**REQUIRED ACTION**:
Write out again, exactly, the lines below starting at the one with "impulse factor) |" and ending at the one with "from remote. |".
*** Opening WORKING DATA ***
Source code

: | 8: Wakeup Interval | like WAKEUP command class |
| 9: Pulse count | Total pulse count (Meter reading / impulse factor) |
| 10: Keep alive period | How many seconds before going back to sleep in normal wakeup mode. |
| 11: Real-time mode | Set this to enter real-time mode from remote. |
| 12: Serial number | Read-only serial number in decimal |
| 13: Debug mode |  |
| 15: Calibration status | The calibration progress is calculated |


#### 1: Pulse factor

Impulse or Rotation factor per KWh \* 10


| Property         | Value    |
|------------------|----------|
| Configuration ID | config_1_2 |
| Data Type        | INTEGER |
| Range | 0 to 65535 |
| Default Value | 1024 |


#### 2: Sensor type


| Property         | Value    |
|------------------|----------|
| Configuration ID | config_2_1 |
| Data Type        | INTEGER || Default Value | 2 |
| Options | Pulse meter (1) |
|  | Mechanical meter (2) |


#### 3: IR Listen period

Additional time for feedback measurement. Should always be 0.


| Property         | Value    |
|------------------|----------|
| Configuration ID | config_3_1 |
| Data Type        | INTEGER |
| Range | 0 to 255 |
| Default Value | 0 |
*** Closing WORKING DATA ***
*** Opening WORKING DATA ***
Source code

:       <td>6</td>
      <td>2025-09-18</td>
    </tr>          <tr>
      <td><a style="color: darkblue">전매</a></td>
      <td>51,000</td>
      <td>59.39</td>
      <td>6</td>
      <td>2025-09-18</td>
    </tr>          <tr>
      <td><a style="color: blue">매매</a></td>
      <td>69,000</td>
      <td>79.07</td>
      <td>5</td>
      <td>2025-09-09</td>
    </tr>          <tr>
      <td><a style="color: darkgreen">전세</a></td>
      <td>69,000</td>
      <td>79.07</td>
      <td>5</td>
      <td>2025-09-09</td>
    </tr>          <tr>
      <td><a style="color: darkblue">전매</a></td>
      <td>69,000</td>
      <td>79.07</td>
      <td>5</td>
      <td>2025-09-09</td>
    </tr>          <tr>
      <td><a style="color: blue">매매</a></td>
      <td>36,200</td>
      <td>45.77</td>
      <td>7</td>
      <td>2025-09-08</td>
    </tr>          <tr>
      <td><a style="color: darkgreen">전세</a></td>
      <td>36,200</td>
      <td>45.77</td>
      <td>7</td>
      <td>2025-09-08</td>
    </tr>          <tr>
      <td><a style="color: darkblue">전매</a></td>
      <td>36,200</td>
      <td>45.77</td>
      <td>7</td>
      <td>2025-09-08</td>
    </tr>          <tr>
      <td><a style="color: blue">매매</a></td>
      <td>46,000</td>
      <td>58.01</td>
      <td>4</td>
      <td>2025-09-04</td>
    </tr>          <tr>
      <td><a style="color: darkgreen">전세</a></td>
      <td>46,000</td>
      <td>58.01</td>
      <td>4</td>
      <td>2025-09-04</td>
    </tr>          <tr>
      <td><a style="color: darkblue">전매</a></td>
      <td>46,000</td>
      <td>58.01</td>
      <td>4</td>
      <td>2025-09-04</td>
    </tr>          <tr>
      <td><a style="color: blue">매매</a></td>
*** Closing WORKING DATA ***
*** Opening WORKING DATA ***
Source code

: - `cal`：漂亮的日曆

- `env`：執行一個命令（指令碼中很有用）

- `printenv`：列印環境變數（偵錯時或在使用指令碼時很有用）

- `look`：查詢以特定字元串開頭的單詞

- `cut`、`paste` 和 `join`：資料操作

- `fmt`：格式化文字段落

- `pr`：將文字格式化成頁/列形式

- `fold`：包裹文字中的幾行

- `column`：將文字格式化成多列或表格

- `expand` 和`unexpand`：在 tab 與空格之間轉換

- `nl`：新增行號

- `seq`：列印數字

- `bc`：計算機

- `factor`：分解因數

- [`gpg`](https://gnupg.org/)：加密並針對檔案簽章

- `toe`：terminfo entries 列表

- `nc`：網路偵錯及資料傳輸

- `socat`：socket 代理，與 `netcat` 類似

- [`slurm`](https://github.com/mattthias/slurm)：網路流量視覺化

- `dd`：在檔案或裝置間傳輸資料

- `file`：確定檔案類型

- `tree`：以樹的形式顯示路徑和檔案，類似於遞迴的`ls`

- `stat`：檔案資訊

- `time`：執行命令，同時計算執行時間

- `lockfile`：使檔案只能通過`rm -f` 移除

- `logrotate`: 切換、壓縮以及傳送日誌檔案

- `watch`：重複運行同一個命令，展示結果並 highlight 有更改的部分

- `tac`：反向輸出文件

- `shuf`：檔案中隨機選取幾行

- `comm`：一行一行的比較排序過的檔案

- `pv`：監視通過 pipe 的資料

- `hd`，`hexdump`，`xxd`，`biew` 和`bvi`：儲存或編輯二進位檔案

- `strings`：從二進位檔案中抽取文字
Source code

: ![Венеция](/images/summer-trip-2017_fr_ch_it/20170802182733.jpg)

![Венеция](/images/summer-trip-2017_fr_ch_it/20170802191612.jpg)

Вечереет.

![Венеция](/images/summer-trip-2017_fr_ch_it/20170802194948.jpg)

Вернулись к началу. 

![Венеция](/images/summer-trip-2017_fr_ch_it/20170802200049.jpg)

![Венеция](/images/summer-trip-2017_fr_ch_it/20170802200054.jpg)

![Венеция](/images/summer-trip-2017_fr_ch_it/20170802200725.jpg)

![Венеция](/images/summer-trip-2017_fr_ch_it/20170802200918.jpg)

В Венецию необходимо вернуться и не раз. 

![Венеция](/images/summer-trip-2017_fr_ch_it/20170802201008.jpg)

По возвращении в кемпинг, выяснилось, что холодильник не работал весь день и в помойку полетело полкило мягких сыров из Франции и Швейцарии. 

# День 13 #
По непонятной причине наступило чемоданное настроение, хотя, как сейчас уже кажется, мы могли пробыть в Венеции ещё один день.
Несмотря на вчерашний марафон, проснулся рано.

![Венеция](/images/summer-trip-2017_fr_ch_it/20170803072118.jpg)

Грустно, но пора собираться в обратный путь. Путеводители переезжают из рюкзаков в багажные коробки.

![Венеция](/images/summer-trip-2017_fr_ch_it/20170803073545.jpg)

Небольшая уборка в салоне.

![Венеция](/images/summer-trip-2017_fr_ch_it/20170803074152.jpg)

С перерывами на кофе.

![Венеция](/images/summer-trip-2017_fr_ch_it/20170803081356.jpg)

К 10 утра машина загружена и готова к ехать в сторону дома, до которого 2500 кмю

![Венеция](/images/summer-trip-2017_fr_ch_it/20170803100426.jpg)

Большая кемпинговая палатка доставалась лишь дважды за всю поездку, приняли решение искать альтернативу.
*** Closing WORKING DATA ***
**RESPONSE**:
| 9: Pulse count | Total pulse count (Meter reading / impulse factor) |
| 10: Keep alive period | How many seconds before going back to sleep in normal wakeup mode. |
| 11: Real-time mode | Set this to enter real-time mode from remote. |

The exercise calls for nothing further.